WHAT TO DO »
Could you repeat the data word for word while skipping the pictures?

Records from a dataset
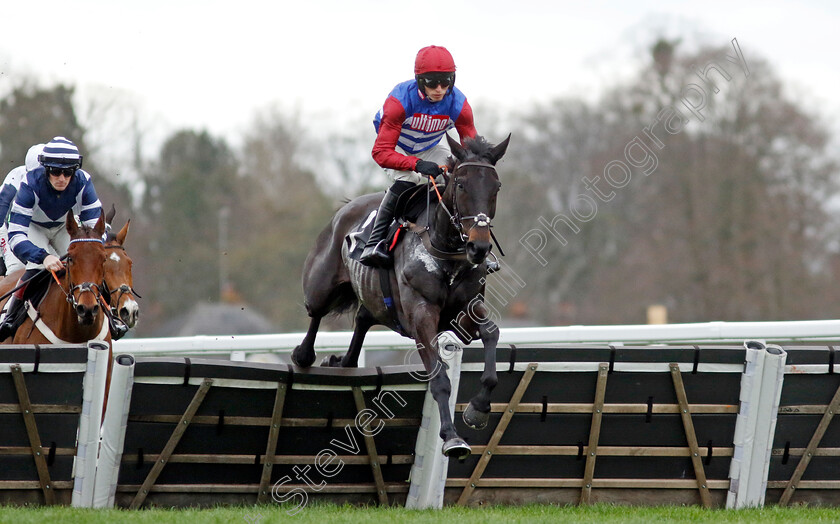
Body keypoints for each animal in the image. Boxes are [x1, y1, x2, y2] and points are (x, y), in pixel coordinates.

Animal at [292, 134, 508, 458]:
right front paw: (451, 437)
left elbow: (492, 333)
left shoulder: (465, 311)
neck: (445, 250)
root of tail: (345, 208)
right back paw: (304, 354)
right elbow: (439, 377)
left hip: (375, 300)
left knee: (362, 318)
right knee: (315, 313)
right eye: (461, 185)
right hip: (321, 285)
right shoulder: (421, 316)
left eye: (496, 187)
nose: (479, 247)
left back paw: (343, 360)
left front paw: (478, 409)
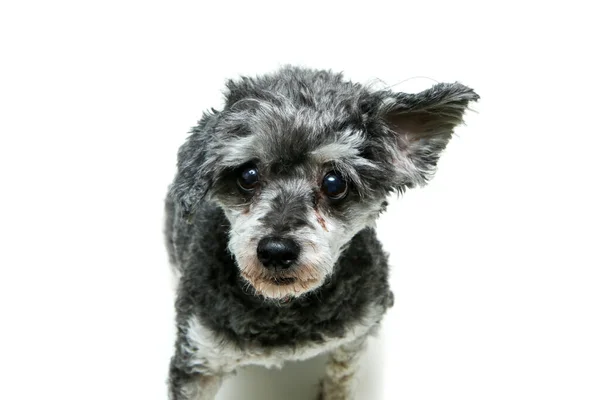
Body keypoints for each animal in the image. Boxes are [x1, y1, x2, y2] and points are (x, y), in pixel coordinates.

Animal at [164, 65, 478, 396]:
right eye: (247, 175)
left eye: (334, 183)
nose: (276, 251)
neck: (284, 308)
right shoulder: (199, 356)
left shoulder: (358, 330)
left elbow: (341, 375)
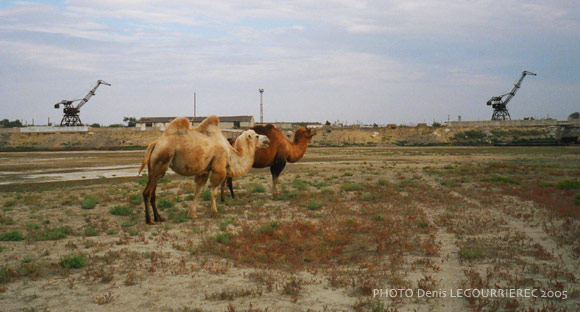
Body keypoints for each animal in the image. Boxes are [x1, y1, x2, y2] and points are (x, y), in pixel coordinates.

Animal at [139, 116, 268, 223]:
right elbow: (213, 191)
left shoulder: (204, 170)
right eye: (257, 136)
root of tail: (155, 143)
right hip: (161, 160)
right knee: (147, 192)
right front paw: (214, 211)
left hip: (155, 167)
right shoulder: (219, 168)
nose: (267, 139)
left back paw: (159, 218)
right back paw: (149, 220)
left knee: (153, 191)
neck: (230, 153)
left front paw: (192, 214)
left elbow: (198, 189)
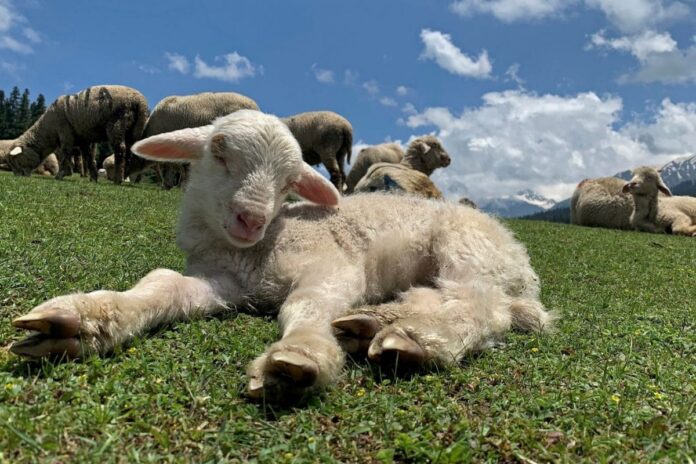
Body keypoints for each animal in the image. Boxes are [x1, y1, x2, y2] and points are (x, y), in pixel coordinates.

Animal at [6, 85, 148, 184]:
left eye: (16, 160)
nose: (18, 176)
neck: (48, 130)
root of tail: (140, 101)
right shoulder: (83, 140)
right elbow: (88, 157)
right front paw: (93, 178)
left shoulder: (65, 134)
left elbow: (65, 154)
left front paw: (61, 174)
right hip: (134, 129)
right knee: (130, 152)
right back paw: (125, 176)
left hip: (117, 124)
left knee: (120, 150)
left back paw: (118, 179)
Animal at [10, 110, 554, 403]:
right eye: (219, 151)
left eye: (290, 178)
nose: (250, 217)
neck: (259, 250)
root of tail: (523, 269)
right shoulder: (219, 280)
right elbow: (161, 285)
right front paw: (84, 319)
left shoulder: (333, 265)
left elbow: (306, 306)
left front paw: (300, 355)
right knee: (435, 296)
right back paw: (373, 323)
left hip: (466, 249)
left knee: (483, 308)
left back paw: (417, 337)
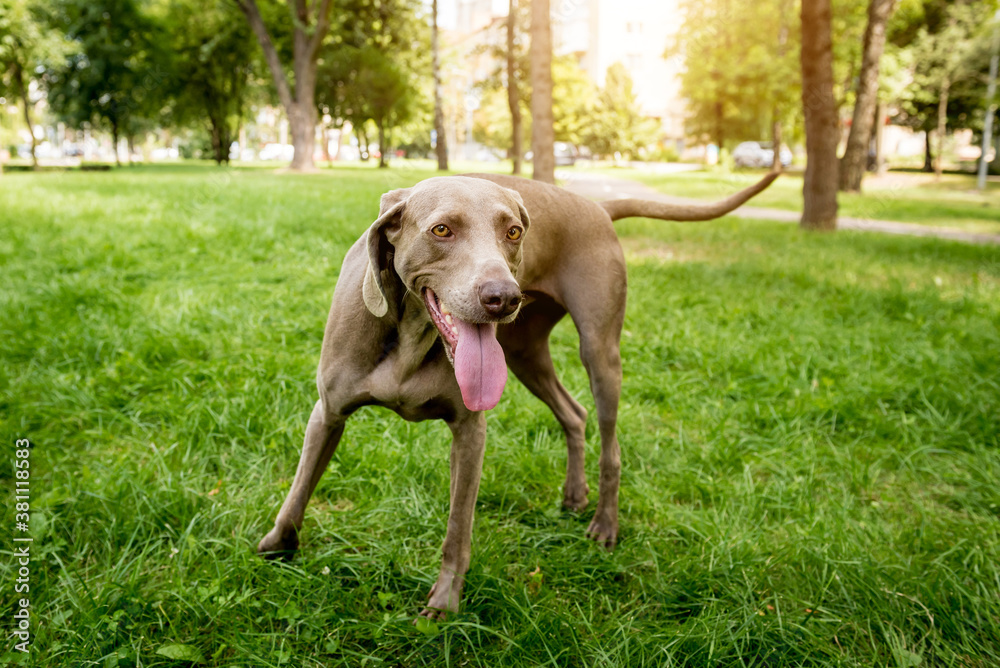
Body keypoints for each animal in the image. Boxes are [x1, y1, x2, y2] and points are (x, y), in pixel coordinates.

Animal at [258, 170, 772, 620]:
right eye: (441, 230)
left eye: (513, 231)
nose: (503, 297)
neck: (410, 336)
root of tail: (595, 206)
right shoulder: (328, 412)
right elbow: (300, 486)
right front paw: (276, 545)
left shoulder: (470, 431)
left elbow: (457, 528)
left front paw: (443, 604)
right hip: (525, 353)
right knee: (573, 413)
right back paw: (573, 495)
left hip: (597, 350)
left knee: (610, 443)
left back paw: (604, 524)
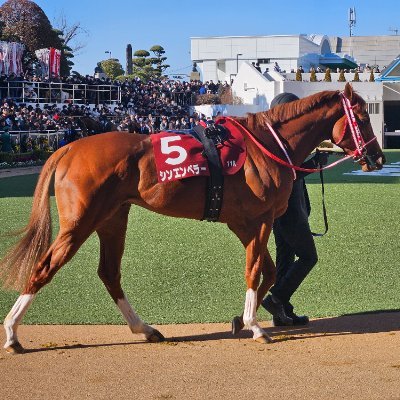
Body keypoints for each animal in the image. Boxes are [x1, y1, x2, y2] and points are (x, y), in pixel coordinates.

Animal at [0, 84, 386, 354]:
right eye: (364, 118)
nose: (378, 158)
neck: (267, 145)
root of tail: (68, 148)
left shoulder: (244, 223)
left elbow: (269, 270)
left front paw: (244, 318)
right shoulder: (258, 220)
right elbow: (256, 270)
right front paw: (255, 325)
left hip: (112, 218)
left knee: (109, 273)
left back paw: (146, 329)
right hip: (80, 222)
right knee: (44, 267)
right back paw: (13, 333)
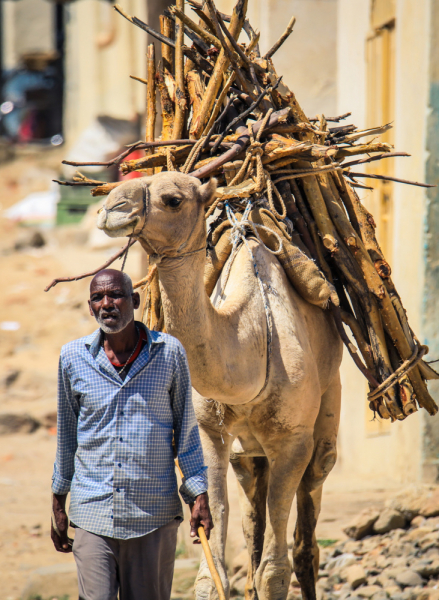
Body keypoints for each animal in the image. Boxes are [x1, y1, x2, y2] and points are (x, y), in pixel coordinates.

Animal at [97, 172, 344, 600]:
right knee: (250, 482)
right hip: (248, 447)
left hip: (330, 398)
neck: (252, 339)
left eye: (173, 199)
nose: (113, 207)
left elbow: (274, 574)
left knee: (313, 499)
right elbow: (211, 578)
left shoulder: (293, 440)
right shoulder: (209, 432)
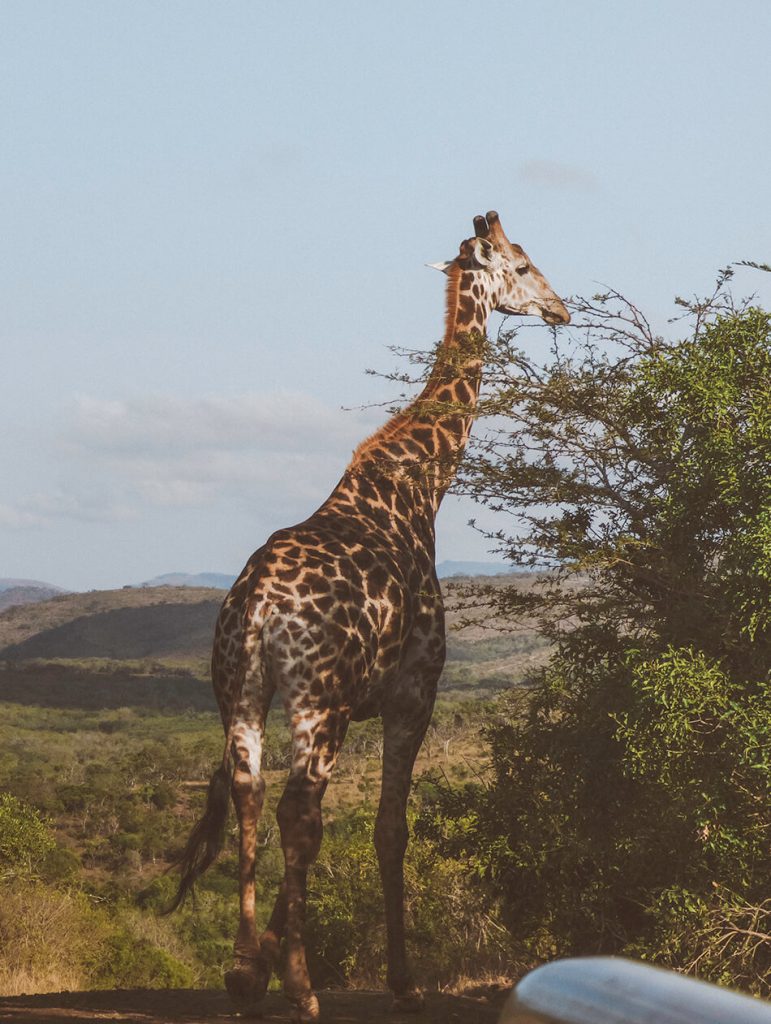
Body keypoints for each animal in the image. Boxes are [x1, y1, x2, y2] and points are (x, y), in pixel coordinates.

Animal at [170, 211, 569, 1019]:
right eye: (522, 262)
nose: (561, 308)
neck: (420, 485)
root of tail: (257, 609)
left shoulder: (356, 703)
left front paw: (263, 961)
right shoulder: (412, 692)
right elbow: (390, 828)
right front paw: (402, 980)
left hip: (240, 690)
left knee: (254, 796)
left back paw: (245, 973)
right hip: (313, 700)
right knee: (298, 809)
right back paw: (301, 988)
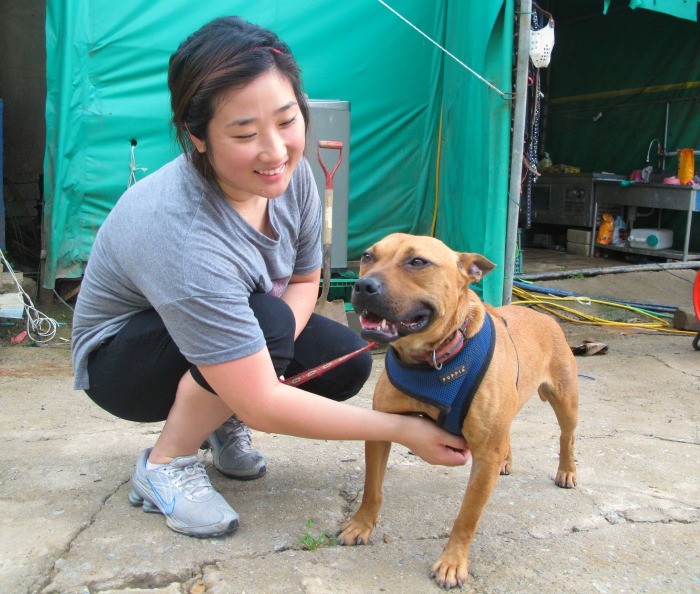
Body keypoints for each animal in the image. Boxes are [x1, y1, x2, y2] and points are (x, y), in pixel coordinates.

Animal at [338, 233, 578, 589]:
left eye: (418, 262)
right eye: (368, 256)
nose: (363, 286)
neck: (432, 359)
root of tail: (542, 315)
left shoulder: (485, 456)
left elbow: (467, 516)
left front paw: (453, 562)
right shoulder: (381, 430)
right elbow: (372, 488)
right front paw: (361, 524)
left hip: (566, 401)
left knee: (566, 437)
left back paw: (567, 471)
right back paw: (508, 461)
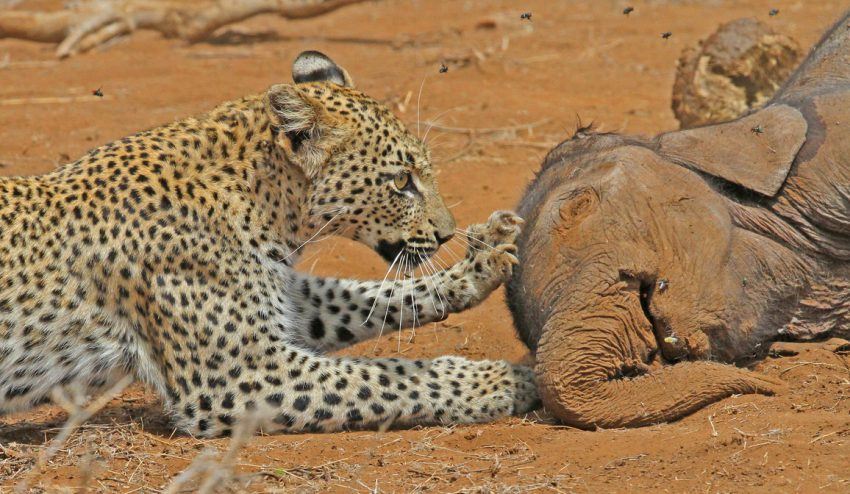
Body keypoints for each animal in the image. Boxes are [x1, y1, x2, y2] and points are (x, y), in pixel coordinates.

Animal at [0, 50, 540, 436]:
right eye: (401, 181)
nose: (448, 231)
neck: (271, 211)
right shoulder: (237, 378)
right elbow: (390, 376)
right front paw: (506, 381)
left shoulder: (280, 299)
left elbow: (365, 298)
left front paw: (480, 262)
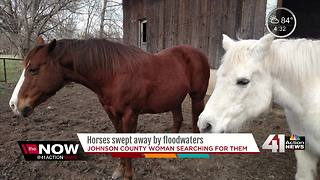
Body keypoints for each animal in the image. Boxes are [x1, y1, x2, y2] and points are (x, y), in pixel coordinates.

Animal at [8, 37, 210, 180]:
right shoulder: (112, 114)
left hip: (197, 96)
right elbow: (119, 139)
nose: (14, 105)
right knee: (178, 120)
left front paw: (128, 175)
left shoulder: (130, 115)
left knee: (195, 119)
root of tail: (197, 53)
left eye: (33, 69)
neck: (114, 75)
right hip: (174, 99)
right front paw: (119, 170)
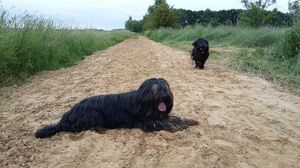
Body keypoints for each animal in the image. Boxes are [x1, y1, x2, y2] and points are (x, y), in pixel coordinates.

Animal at [35, 77, 199, 138]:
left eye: (165, 87)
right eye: (155, 89)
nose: (165, 96)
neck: (145, 102)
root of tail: (66, 116)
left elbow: (174, 118)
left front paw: (190, 121)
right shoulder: (145, 122)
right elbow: (165, 123)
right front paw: (177, 127)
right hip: (93, 114)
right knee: (78, 127)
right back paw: (99, 129)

OUTPUT FOR THIS EXERCISE »
Body keypoints for each animal in the image. Boxes are [x1, y1, x2, y2] and points are (x, y), in pixel coordinates.

Animal at [292, 134, 508, 458]:
right front paw: (451, 437)
left elbow: (492, 333)
left shoulder: (465, 311)
neck: (445, 250)
root of tail: (345, 208)
right back paw: (304, 354)
right elbow: (439, 377)
left hip: (375, 300)
left knee: (362, 318)
right knee: (315, 313)
right eye: (461, 185)
right hip: (321, 285)
right shoulder: (421, 316)
left eye: (496, 187)
nose: (479, 247)
left back paw: (343, 360)
left front paw: (478, 409)
Body keypoints for each animal in the image. Boxes are [x1, y1, x2, y2] and points are (x, y), in pixel coordinates.

Animal at [164, 65, 478, 396]:
right eye: (247, 175)
left eye: (334, 183)
nose: (276, 251)
neck: (284, 308)
right shoulder: (199, 356)
left shoulder: (358, 330)
left elbow: (341, 375)
Body keypoints for each animal in the image. Boxes are [x1, y1, x2, y2] and points are (x, y), in pixel coordinates.

Animal at [139, 116, 268, 223]:
right elbow: (213, 191)
left shoulder: (204, 170)
right eye: (257, 136)
root of tail: (155, 143)
right hip: (161, 160)
right knee: (147, 192)
right front paw: (214, 211)
left hip: (155, 167)
right shoulder: (219, 168)
nose: (267, 139)
left back paw: (159, 218)
right back paw: (149, 220)
left knee: (153, 191)
neck: (230, 153)
left front paw: (192, 214)
left elbow: (198, 189)
Body keypoints for each animal in the image. Boxes are [x1, y1, x2, y2] and points are (x, y), in pixel coordinates.

Animal at [6, 85, 148, 184]:
left eye: (16, 160)
nose: (18, 176)
neck: (48, 130)
root of tail: (140, 101)
right shoulder: (83, 140)
right elbow: (88, 157)
right front paw: (93, 178)
left shoulder: (65, 134)
left elbow: (65, 154)
left front paw: (61, 174)
right hip: (134, 129)
right knee: (130, 152)
right back paw: (125, 176)
left hip: (117, 124)
left knee: (120, 150)
left back paw: (118, 179)
Animal at [10, 110, 554, 403]:
right eye: (219, 151)
left eye: (290, 178)
nose: (250, 217)
neck: (259, 250)
root of tail: (523, 269)
right shoulder: (219, 280)
right elbow: (161, 285)
right front paw: (84, 319)
left shoulder: (333, 265)
left elbow: (306, 306)
left front paw: (300, 355)
right knee: (435, 296)
right back paw: (373, 323)
left hip: (466, 249)
left knee: (483, 308)
left back paw: (417, 337)
Body keypoints for each animal in the image. Boxes are [x1, y1, x2, y2] and points are (x, y), in pixel coordinates.

Animal at [258, 170, 772, 620]:
right eye: (441, 230)
left eye: (513, 231)
nose: (503, 297)
neck: (410, 336)
root of tail: (595, 206)
right shoulder: (328, 412)
right elbow: (300, 486)
right front paw: (276, 545)
left shoulder: (470, 431)
left elbow: (457, 528)
left front paw: (443, 604)
right hip: (525, 353)
right knee: (573, 413)
right back paw: (573, 495)
left hip: (597, 350)
left knee: (610, 443)
left back paw: (604, 524)
Body keypoints for each animal in the image. Boxes are [x1, y1, x2, y2] and points are (x, y), in pixel coordinates.

Animal at [0, 84, 386, 354]:
right eye: (364, 118)
nose: (378, 158)
neck: (267, 145)
root of tail: (68, 148)
left shoulder: (244, 223)
left elbow: (269, 270)
left front paw: (244, 318)
right shoulder: (258, 220)
right elbow: (256, 270)
right front paw: (255, 325)
left hip: (112, 218)
left knee: (109, 273)
left back paw: (146, 329)
right hip: (80, 222)
right knee: (44, 267)
right back paw: (13, 333)
Body keypoints for each animal in the image. Boxes are [x1, y1, x2, y2] and points are (x, y), in pixel coordinates.

Animal at [97, 172, 344, 600]:
right knee: (250, 482)
right hip: (248, 447)
left hip: (330, 398)
neck: (252, 339)
left eye: (173, 199)
nose: (113, 207)
left elbow: (274, 574)
left knee: (313, 499)
right elbow: (211, 578)
left shoulder: (293, 440)
right shoulder: (209, 432)
Body keypoints for each animal in the image. Boxes are [x1, y1, x2, y2] and points are (x, y), in pixel coordinates.

Animal at [170, 211, 569, 1019]:
right eye: (522, 262)
nose: (561, 308)
neck: (420, 485)
root of tail: (257, 609)
left shoulder: (356, 703)
left front paw: (263, 961)
right shoulder: (412, 692)
right elbow: (390, 828)
right front paw: (402, 980)
left hip: (240, 690)
left knee: (254, 796)
left back paw: (245, 973)
right hip: (313, 700)
right knee: (298, 809)
right back paw: (301, 988)
Body keypoints for each animal in the image. Boxes are [x1, y1, x2, y2] and points are (x, y), in pixel coordinates.

Animal at [338, 233, 578, 589]:
left eye: (418, 262)
right eye: (368, 256)
nose: (363, 286)
neck: (432, 359)
root of tail: (542, 315)
left shoulder: (485, 456)
left elbow: (467, 516)
left front paw: (453, 562)
right shoulder: (381, 430)
right elbow: (372, 488)
right front paw: (361, 524)
left hip: (566, 401)
left knee: (566, 437)
left back paw: (567, 471)
right back paw: (508, 461)
Body keypoints for each animal in the image. Boxes are [x1, y1, x2, y2] and points are (x, y), in pixel coordinates.

Animal at [0, 50, 540, 436]:
right eye: (401, 181)
nose: (448, 231)
neck: (271, 211)
right shoulder: (237, 378)
right elbow: (390, 376)
right front paw: (506, 381)
left shoulder: (280, 299)
left elbow: (365, 298)
left front paw: (480, 262)
Body keypoints for each animal in the image. Boxes are [x1, y1, x2, y2] and points are (x, y), in pixel coordinates.

Animal at [8, 37, 210, 180]:
right shoulder: (112, 114)
left hip: (197, 96)
right elbow: (119, 139)
nose: (14, 105)
right knee: (178, 120)
left front paw: (128, 175)
left shoulder: (130, 115)
left knee: (195, 119)
root of tail: (197, 53)
left eye: (33, 69)
neck: (114, 75)
right hip: (174, 99)
right front paw: (119, 170)
Body keypoints for each animal in the image. Boxes are [x1, y1, x2, y2] and points are (x, y), in pixel coordinates.

Animal at [35, 77, 199, 138]:
left eye: (165, 87)
right eye: (155, 89)
nose: (165, 96)
neck: (145, 102)
root of tail: (66, 116)
left elbow: (174, 118)
left front paw: (190, 121)
right shoulder: (145, 122)
right elbow: (165, 123)
right front paw: (177, 127)
right hip: (93, 114)
right knee: (78, 127)
right back paw: (99, 129)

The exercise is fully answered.